- Material shown:
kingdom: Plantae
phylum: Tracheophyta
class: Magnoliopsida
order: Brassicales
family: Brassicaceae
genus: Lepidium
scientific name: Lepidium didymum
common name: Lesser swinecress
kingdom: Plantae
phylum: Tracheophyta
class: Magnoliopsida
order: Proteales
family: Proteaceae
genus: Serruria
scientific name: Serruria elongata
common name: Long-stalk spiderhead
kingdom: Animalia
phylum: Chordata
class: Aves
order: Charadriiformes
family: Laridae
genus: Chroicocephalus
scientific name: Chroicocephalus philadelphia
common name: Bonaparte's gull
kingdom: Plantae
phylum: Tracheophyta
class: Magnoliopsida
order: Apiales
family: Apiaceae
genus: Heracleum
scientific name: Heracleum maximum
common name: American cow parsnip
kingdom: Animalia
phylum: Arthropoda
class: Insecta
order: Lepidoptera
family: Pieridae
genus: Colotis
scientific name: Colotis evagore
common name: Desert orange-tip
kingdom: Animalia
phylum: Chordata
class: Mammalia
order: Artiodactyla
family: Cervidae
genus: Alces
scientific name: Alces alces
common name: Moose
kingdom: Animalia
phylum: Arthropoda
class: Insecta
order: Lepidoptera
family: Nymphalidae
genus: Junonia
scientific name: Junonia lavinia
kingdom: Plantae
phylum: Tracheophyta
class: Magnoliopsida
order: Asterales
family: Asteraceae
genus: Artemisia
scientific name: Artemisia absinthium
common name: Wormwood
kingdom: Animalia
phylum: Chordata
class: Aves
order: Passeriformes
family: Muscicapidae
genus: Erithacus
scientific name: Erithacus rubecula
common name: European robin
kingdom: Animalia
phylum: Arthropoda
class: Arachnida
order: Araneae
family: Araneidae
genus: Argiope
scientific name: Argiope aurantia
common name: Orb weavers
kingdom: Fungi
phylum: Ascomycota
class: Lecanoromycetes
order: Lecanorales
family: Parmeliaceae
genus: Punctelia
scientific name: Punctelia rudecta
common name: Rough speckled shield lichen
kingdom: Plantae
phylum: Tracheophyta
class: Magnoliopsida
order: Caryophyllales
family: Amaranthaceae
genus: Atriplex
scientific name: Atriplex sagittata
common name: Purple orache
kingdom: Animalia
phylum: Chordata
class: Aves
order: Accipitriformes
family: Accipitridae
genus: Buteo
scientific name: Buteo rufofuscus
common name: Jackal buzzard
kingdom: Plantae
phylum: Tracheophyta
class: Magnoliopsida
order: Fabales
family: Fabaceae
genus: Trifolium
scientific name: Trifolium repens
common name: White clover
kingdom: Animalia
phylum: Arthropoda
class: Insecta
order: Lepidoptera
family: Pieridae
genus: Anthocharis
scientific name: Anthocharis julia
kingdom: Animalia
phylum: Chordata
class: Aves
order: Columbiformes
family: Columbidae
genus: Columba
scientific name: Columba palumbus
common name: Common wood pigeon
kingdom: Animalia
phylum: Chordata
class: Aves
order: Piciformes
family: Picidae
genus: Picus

- Exercise requirements:
Copy every line of the records above, character for character and in the same order.

- Response to this task:
kingdom: Plantae
phylum: Tracheophyta
class: Magnoliopsida
order: Brassicales
family: Brassicaceae
genus: Lepidium
scientific name: Lepidium didymum
common name: Lesser swinecress
kingdom: Plantae
phylum: Tracheophyta
class: Magnoliopsida
order: Proteales
family: Proteaceae
genus: Serruria
scientific name: Serruria elongata
common name: Long-stalk spiderhead
kingdom: Animalia
phylum: Chordata
class: Aves
order: Charadriiformes
family: Laridae
genus: Chroicocephalus
scientific name: Chroicocephalus philadelphia
common name: Bonaparte's gull
kingdom: Plantae
phylum: Tracheophyta
class: Magnoliopsida
order: Apiales
family: Apiaceae
genus: Heracleum
scientific name: Heracleum maximum
common name: American cow parsnip
kingdom: Animalia
phylum: Arthropoda
class: Insecta
order: Lepidoptera
family: Pieridae
genus: Colotis
scientific name: Colotis evagore
common name: Desert orange-tip
kingdom: Animalia
phylum: Chordata
class: Mammalia
order: Artiodactyla
family: Cervidae
genus: Alces
scientific name: Alces alces
common name: Moose
kingdom: Animalia
phylum: Arthropoda
class: Insecta
order: Lepidoptera
family: Nymphalidae
genus: Junonia
scientific name: Junonia lavinia
kingdom: Plantae
phylum: Tracheophyta
class: Magnoliopsida
order: Asterales
family: Asteraceae
genus: Artemisia
scientific name: Artemisia absinthium
common name: Wormwood
kingdom: Animalia
phylum: Chordata
class: Aves
order: Passeriformes
family: Muscicapidae
genus: Erithacus
scientific name: Erithacus rubecula
common name: European robin
kingdom: Animalia
phylum: Arthropoda
class: Arachnida
order: Araneae
family: Araneidae
genus: Argiope
scientific name: Argiope aurantia
common name: Orb weavers
kingdom: Fungi
phylum: Ascomycota
class: Lecanoromycetes
order: Lecanorales
family: Parmeliaceae
genus: Punctelia
scientific name: Punctelia rudecta
common name: Rough speckled shield lichen
kingdom: Plantae
phylum: Tracheophyta
class: Magnoliopsida
order: Caryophyllales
family: Amaranthaceae
genus: Atriplex
scientific name: Atriplex sagittata
common name: Purple orache
kingdom: Animalia
phylum: Chordata
class: Aves
order: Accipitriformes
family: Accipitridae
genus: Buteo
scientific name: Buteo rufofuscus
common name: Jackal buzzard
kingdom: Plantae
phylum: Tracheophyta
class: Magnoliopsida
order: Fabales
family: Fabaceae
genus: Trifolium
scientific name: Trifolium repens
common name: White clover
kingdom: Animalia
phylum: Arthropoda
class: Insecta
order: Lepidoptera
family: Pieridae
genus: Anthocharis
scientific name: Anthocharis julia
kingdom: Animalia
phylum: Chordata
class: Aves
order: Columbiformes
family: Columbidae
genus: Columba
scientific name: Columba palumbus
common name: Common wood pigeon
kingdom: Animalia
phylum: Chordata
class: Aves
order: Piciformes
family: Picidae
genus: Picus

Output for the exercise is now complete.